Le profil de son visage s’était allongé et son petit menton pointu lui donnait l’air plus déterminé que jamais. Je ne pouvais voir ses yeux, cachés par une frange blonde trop longue.

Les pieds nus dans le sable mouillé, les mains rougies par le froid, sa robe légère collée au corps par le vent du nord, elle bâtissait…Faisant fi des éléments défavorables, elle s’évertuait à monter des tours, creuser des douves, cranter des remparts…Contre vents et marées, elle n’avait donc pas renoncé.

Cette fois-ci, je ne l’interrompis pas dans sa besogne.
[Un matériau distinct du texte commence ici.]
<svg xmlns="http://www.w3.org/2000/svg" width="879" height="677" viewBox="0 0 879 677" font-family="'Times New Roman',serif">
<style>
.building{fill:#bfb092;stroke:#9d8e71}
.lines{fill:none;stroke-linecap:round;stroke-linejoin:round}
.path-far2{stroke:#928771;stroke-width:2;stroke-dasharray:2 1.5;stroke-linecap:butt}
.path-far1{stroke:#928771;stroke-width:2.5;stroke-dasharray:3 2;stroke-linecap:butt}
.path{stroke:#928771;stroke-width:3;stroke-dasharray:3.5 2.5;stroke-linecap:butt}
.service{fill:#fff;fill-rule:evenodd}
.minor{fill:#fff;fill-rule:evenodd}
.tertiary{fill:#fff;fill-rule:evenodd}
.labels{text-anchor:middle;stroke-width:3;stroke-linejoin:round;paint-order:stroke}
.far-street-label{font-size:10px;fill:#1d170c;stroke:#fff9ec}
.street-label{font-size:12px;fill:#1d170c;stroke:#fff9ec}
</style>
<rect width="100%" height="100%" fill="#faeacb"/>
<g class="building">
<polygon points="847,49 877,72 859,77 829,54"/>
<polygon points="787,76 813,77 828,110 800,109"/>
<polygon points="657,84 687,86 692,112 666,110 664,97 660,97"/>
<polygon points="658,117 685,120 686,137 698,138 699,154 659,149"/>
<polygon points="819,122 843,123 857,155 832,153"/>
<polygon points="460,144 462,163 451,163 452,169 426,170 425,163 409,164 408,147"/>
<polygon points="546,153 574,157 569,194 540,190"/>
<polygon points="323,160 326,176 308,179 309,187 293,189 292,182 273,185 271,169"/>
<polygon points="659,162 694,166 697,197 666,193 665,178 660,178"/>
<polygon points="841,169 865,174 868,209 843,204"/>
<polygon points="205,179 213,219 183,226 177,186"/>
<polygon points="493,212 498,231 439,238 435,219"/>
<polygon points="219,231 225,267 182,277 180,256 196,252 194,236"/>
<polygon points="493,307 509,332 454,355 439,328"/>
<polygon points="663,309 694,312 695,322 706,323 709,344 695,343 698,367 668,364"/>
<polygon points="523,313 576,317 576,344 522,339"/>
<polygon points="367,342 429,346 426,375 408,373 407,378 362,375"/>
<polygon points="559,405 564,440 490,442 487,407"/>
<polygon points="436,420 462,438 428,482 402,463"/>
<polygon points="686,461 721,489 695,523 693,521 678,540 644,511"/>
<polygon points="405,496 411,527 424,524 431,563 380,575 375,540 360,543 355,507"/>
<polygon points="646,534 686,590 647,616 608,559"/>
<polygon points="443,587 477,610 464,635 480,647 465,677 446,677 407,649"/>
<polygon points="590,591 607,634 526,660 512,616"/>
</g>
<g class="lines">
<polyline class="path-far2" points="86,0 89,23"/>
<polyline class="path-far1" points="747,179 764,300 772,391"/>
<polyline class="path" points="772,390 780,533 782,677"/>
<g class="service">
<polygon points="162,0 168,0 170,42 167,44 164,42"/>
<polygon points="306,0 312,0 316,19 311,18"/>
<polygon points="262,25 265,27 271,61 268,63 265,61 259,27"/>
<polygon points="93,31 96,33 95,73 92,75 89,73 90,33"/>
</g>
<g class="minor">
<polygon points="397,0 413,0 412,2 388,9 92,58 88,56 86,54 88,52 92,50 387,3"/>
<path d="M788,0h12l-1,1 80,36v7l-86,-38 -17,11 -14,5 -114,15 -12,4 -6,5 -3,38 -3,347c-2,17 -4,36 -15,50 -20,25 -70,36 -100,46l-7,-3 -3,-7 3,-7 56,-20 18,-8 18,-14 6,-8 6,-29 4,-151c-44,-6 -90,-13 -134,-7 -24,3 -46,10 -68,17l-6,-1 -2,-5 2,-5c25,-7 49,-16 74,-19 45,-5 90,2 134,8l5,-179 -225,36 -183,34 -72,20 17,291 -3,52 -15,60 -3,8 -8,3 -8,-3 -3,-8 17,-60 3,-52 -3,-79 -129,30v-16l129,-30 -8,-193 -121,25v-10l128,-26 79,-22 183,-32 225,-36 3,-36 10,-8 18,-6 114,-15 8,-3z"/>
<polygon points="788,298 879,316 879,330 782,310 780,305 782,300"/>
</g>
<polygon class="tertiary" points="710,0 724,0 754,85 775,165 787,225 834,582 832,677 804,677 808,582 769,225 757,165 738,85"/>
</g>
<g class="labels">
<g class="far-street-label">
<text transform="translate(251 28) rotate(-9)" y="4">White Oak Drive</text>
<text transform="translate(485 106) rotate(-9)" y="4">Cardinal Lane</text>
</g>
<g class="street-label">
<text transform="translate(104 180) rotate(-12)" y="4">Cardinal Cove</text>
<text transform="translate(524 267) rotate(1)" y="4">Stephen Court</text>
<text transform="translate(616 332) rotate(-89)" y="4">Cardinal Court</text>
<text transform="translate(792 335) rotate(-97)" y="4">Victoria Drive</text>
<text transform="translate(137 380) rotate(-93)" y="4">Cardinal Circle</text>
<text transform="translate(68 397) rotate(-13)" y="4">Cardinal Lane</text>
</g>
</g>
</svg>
Je ne lui dis pas que le bal des princesses n’aurait pas lieu. Je ne lui dis pas que la marée montante détruirait son château éphémère, encore et toujours.  Je me contentais de l’observer de loin, sans broncher.

Ayant mis pied à terre, je m’étais assise au creux de la dune. A l’abri des oyats, elle ne pouvait détecter ma présence. Seule l’imposante silhouette noire de Sirocco aurait pu l’intriguer, mais elle ne semblait pas y avoir prêté attention.

Je songeai à notre première rencontre, à tout ce temps passé. Les choses n’avaient pas changé. Elle et moi avions toujours en nous ce même désir d’absolu, cette même impossible quête d’un éternel avril…

La mer avançait inexorablement. Déjà l’eau coulait dans les douves et menaçait les remparts. Elle tenta de colmater les brèches, comme à chaque fois, et s’empressa de consolider la fragile bâtisse avec des coquillages. Au large, un rouleau se formait, impressionnant. En quelques secondes, il déferla…

A cet instant, elle se retourna et me fit face : « Tu as vu, Marilou ? La mer a mangé mon château. J’en construirai un autre, demain peut-être ». Muette et admirative devant tant d’obstination, je ne sus que répondre.

Contre toute attente et avant que je fasse le moindre geste, elle se mit à siffler avec deux doigts dans la bouche. Sirocco dressa les oreilles, hennit et courut vers elle. Impuissante, je la vis sauter lestement sur la croupe de mon cheval et s’élancer vers les flots.

Tous deux se mirent à rythmer le va-et-vient des vagues, ivres et insouciants. Puissants, comme un défi, vivants, comme l’espoir.